Doing the maths for the perfect match

Algorithms developed by our researchers have helped NHS Blood and Transplant (NHSBT) tackle the complex problem of increasing the number of kidney transplants in the UK.

For people with end-stage renal failure, the most effective form of treatment is transplantation. Computing scientist Dr David Manlove is helping these patients who require a kidney transplant, and who have a willing but incompatible donor, to find an appropriate match by 'swapping' their donor with that of another patient in a similar position - a 'paired exchange'. Dr Manlove has been working with NHS Blood & Transplant since July 2008 on their kidney exchange matching scheme.

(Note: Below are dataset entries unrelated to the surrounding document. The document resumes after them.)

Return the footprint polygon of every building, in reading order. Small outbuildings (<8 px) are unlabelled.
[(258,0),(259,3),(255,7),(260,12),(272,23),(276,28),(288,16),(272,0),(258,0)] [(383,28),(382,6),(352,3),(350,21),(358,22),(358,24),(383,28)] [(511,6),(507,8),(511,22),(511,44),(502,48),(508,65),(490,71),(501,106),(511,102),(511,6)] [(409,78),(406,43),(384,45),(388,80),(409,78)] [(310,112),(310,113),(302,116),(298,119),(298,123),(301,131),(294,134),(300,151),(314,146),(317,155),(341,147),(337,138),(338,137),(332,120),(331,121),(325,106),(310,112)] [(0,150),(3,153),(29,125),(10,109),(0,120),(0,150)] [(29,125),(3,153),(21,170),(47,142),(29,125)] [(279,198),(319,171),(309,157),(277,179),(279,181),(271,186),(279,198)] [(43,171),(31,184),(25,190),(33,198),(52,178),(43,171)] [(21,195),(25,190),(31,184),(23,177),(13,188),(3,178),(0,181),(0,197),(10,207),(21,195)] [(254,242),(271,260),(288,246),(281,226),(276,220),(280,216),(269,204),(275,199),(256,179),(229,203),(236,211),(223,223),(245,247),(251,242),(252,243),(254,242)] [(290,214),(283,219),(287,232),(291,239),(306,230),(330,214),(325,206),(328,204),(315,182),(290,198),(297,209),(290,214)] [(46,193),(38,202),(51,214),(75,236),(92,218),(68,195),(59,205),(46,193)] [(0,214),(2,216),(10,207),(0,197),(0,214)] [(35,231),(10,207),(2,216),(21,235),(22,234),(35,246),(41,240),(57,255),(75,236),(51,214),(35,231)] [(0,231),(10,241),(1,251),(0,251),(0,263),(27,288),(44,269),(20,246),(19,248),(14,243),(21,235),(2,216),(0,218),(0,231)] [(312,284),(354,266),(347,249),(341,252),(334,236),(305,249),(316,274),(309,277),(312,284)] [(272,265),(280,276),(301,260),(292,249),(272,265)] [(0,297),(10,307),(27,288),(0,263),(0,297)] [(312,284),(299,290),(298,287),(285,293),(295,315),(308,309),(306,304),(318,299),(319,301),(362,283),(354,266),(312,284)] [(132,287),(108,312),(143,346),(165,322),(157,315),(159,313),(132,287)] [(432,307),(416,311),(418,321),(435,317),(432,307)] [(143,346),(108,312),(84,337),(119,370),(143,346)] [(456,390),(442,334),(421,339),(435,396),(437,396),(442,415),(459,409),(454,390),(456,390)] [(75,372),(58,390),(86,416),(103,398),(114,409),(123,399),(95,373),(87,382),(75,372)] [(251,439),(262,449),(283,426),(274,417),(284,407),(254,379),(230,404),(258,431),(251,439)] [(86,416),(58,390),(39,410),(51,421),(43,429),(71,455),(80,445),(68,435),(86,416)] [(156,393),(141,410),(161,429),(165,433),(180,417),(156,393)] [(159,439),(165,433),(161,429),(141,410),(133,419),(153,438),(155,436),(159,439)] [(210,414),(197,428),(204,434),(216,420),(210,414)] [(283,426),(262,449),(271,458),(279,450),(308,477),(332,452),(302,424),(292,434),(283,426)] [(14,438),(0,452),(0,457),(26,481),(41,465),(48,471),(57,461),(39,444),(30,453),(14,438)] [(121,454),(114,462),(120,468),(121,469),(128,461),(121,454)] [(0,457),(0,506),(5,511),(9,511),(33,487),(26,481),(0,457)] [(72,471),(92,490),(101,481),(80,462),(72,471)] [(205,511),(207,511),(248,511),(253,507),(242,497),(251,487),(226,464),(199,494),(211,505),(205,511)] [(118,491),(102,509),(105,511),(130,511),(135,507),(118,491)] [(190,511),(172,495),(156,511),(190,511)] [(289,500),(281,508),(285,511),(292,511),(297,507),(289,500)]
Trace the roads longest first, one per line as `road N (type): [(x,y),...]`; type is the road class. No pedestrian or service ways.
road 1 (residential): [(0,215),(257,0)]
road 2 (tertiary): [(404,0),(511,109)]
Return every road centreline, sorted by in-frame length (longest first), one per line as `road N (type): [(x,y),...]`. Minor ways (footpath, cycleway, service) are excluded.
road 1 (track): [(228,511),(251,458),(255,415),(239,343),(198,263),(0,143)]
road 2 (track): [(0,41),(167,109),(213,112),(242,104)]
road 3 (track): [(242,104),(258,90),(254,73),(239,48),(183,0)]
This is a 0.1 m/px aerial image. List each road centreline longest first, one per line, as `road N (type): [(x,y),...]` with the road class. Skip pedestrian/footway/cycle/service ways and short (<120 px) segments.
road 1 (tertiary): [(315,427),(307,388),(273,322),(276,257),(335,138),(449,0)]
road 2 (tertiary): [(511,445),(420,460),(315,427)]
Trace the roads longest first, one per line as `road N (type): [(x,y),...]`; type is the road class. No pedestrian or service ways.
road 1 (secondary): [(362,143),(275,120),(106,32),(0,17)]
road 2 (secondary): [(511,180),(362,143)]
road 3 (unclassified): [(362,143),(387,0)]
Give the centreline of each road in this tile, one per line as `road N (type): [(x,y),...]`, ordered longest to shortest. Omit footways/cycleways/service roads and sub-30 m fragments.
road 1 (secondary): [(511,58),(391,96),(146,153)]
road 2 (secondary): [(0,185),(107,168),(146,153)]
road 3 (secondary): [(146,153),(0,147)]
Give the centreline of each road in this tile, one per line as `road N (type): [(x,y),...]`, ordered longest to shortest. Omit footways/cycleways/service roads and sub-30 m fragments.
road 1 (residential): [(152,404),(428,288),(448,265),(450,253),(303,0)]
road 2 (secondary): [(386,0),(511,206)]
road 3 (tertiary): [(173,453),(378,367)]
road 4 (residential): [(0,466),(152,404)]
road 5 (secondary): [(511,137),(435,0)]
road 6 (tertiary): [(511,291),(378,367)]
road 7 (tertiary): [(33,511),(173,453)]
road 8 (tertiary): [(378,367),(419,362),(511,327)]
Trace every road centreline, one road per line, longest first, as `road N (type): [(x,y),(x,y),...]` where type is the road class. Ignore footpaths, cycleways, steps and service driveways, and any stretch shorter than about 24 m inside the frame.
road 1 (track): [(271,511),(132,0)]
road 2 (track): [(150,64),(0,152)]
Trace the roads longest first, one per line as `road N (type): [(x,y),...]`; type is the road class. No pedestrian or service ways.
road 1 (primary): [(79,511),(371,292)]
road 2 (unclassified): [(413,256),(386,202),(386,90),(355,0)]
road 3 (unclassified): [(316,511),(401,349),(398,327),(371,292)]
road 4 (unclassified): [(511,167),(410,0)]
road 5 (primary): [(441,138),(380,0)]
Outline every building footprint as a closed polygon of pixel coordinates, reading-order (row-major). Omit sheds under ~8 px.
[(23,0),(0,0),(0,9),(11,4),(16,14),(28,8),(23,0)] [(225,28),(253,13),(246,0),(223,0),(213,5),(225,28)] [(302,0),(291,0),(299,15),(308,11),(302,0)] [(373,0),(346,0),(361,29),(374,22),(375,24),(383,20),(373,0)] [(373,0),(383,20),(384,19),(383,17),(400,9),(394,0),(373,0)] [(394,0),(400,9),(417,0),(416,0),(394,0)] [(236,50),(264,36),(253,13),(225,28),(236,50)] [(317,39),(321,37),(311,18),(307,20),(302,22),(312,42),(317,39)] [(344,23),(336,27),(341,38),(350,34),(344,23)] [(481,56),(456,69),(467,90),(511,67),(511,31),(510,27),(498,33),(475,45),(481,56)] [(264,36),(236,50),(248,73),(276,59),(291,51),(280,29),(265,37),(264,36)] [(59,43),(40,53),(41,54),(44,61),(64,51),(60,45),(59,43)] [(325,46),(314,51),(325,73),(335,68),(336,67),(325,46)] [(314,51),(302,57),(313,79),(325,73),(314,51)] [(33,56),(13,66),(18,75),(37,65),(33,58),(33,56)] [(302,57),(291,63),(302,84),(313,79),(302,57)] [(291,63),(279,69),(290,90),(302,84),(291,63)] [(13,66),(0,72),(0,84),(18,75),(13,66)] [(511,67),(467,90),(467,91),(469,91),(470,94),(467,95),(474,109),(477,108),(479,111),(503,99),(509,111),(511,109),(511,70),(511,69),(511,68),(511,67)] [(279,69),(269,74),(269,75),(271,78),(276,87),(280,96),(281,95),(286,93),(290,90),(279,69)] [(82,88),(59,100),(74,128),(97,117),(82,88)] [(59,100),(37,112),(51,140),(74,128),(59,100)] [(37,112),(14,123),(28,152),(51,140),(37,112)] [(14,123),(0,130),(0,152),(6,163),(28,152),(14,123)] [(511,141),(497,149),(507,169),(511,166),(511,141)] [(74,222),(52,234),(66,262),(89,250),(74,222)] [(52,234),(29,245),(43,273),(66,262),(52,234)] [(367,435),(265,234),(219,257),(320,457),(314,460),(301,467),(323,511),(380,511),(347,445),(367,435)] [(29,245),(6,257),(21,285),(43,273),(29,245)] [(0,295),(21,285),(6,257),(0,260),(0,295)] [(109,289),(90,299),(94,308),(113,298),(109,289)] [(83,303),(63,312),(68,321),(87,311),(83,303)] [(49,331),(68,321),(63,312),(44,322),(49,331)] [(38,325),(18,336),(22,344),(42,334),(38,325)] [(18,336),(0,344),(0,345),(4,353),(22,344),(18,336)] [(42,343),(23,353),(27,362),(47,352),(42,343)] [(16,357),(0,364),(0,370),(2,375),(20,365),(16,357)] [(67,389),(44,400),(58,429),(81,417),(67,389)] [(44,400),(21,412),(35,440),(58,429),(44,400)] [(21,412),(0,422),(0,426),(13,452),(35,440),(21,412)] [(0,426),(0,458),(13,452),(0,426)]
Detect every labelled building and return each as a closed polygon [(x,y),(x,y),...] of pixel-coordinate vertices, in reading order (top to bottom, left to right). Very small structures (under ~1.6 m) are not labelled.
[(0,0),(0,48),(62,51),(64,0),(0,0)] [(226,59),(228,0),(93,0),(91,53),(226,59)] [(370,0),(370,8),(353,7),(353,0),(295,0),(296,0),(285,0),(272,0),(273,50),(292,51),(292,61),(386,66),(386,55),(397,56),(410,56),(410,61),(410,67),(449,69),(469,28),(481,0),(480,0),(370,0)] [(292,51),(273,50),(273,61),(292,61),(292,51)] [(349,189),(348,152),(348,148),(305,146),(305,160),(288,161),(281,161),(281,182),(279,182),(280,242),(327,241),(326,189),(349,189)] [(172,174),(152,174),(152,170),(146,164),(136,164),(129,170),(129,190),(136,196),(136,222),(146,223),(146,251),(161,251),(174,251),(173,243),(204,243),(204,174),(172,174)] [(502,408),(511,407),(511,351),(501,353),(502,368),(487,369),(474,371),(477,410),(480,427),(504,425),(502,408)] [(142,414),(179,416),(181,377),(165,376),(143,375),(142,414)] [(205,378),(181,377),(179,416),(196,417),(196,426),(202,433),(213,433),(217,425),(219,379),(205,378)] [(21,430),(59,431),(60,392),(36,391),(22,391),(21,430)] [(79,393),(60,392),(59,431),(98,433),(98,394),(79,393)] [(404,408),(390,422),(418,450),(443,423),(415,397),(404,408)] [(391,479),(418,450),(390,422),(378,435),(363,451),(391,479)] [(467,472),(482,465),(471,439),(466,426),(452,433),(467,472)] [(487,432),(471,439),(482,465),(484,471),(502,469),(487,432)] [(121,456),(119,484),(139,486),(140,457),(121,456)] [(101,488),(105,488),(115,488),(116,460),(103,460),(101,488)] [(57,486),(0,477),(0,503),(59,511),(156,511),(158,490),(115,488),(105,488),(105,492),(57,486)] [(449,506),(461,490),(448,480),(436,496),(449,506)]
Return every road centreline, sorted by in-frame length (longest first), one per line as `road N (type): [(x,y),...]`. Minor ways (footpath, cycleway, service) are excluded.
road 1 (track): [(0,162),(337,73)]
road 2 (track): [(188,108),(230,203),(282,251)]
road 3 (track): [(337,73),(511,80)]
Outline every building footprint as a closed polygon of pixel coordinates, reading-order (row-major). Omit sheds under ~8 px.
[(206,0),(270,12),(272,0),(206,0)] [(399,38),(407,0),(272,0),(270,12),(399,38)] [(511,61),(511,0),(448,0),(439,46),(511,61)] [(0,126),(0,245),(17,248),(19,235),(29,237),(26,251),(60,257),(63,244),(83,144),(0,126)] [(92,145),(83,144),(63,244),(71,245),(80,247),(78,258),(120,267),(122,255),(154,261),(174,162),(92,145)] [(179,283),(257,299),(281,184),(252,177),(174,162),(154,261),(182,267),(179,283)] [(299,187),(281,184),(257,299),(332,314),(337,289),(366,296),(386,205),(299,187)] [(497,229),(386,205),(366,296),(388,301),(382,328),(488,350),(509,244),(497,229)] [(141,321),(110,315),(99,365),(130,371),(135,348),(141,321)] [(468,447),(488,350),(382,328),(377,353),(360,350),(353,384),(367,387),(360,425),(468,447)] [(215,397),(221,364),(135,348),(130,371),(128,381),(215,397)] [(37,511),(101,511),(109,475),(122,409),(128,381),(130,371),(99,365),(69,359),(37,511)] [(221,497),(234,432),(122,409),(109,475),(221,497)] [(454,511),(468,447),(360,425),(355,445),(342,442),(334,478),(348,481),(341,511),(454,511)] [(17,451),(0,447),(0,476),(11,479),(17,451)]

By optimising kidney exchanges, our research has increased the number of transplants from paired donation by 40% between 2008 and 2013, when measured in comparison with the number of transplants that would have been possible with previous pairing techniques.

In collaboration with Dr Gregg O'Malley at the University of Glasgow, and colleagues at NHS Blood and Transplant, Dr Manlove has designed an algorithm that can search out options for kidney exchanges from anonymous patient data covering the whole of the UK.

Dr Manlove’s work with NHSBT has translated not only into increased quality of life for patients freed from long term dialysis but will also lead to financial savings for the NHS due to patients being freed from long-term dialysis.